> THE TASK
For the data that follows, report how many lines include the string "look", and write the number alone.

[Source texts of formatted documents]
○ ○ ○ ○
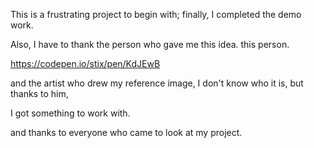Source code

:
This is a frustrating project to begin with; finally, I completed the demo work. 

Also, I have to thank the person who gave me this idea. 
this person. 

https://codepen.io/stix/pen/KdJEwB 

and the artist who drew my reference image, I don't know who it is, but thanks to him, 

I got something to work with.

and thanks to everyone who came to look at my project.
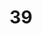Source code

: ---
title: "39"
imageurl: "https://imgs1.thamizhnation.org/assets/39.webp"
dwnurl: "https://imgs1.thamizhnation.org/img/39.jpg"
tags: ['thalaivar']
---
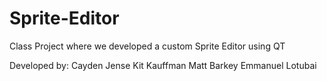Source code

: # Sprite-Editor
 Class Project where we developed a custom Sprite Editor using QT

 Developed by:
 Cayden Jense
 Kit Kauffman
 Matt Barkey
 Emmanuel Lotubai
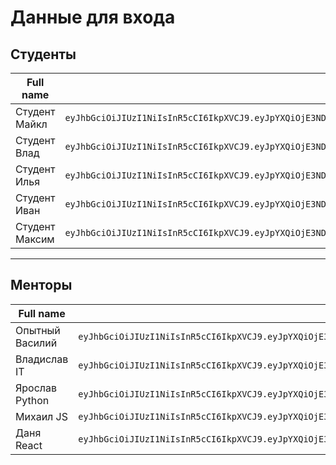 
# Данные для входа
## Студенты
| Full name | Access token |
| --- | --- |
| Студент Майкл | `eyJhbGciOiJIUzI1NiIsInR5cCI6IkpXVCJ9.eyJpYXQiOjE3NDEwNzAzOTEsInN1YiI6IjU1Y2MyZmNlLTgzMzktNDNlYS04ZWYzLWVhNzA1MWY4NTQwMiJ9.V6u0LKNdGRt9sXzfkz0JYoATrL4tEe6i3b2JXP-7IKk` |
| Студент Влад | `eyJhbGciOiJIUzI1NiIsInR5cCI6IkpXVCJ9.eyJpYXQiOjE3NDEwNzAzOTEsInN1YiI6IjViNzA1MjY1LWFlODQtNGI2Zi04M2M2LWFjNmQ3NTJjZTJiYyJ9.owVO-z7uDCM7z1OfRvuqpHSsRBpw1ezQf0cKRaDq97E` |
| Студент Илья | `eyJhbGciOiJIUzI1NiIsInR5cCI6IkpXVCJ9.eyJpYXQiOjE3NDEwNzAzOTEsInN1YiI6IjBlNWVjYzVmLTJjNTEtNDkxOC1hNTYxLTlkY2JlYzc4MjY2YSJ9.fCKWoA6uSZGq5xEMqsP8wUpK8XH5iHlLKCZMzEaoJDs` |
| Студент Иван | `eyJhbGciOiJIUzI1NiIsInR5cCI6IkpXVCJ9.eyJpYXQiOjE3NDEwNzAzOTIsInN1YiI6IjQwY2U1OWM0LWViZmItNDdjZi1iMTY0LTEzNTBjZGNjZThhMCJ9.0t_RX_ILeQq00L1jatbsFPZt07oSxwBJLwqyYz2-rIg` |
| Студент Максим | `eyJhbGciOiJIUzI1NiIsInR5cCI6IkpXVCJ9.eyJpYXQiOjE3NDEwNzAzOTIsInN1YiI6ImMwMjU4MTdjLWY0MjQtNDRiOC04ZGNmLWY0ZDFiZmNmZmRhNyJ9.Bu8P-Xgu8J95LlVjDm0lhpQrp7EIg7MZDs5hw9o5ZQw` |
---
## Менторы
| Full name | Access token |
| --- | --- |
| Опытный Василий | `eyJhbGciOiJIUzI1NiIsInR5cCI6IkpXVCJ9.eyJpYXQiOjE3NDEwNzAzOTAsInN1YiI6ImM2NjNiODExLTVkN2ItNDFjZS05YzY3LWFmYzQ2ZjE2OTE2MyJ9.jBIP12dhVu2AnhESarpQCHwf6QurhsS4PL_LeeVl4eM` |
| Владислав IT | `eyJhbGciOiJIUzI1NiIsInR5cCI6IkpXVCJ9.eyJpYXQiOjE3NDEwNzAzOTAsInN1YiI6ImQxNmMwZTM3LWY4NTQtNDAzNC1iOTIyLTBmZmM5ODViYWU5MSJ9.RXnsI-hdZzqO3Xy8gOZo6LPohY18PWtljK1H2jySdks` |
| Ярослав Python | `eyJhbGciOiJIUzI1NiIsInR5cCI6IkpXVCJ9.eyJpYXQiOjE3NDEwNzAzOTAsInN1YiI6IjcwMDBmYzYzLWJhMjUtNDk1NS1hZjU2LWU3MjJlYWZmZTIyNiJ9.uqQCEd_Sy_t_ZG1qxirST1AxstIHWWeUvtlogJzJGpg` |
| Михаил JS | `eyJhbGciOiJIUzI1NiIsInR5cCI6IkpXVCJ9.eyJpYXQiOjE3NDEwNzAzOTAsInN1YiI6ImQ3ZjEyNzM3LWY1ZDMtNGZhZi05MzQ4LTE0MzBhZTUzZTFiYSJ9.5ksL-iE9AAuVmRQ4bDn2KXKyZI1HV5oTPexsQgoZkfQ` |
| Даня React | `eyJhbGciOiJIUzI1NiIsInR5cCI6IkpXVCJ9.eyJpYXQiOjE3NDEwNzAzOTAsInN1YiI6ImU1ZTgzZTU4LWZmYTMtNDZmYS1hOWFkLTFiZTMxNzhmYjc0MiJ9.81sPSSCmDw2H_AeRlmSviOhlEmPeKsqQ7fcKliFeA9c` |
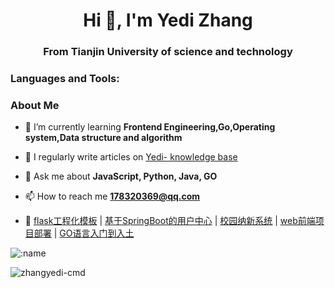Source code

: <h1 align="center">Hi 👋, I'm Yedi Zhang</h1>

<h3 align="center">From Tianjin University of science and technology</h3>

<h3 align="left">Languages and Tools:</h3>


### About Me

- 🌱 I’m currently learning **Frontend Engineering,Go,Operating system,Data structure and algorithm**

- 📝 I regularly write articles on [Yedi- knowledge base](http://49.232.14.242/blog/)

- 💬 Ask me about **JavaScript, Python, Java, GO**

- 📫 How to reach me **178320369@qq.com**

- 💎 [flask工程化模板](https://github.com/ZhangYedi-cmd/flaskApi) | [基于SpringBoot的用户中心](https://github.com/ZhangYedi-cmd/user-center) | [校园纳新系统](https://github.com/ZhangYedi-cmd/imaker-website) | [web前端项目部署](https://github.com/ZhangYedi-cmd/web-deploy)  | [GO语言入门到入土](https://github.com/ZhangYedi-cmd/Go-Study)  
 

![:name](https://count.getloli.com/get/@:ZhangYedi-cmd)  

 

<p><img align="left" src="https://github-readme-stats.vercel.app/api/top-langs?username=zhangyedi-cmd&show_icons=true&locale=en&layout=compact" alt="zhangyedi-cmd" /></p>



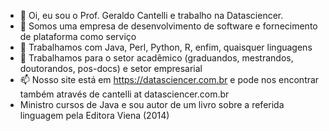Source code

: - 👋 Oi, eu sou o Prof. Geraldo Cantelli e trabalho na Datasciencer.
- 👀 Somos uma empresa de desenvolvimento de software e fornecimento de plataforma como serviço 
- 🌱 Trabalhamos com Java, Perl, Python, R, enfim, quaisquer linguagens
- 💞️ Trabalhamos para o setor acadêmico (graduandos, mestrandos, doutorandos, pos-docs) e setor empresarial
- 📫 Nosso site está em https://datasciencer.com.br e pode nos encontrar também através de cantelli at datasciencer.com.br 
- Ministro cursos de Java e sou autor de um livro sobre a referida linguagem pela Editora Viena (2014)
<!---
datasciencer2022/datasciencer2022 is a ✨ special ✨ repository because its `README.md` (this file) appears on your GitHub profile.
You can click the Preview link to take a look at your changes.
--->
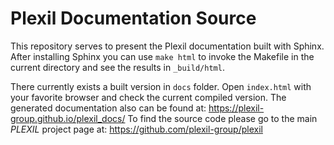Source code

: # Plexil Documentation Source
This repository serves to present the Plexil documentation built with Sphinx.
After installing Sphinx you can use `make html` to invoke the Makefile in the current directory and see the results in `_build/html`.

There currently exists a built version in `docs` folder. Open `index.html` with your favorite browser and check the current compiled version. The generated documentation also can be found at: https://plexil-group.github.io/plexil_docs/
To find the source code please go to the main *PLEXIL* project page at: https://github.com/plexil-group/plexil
○ ○ ○ ○
> TASK RESPONSE
2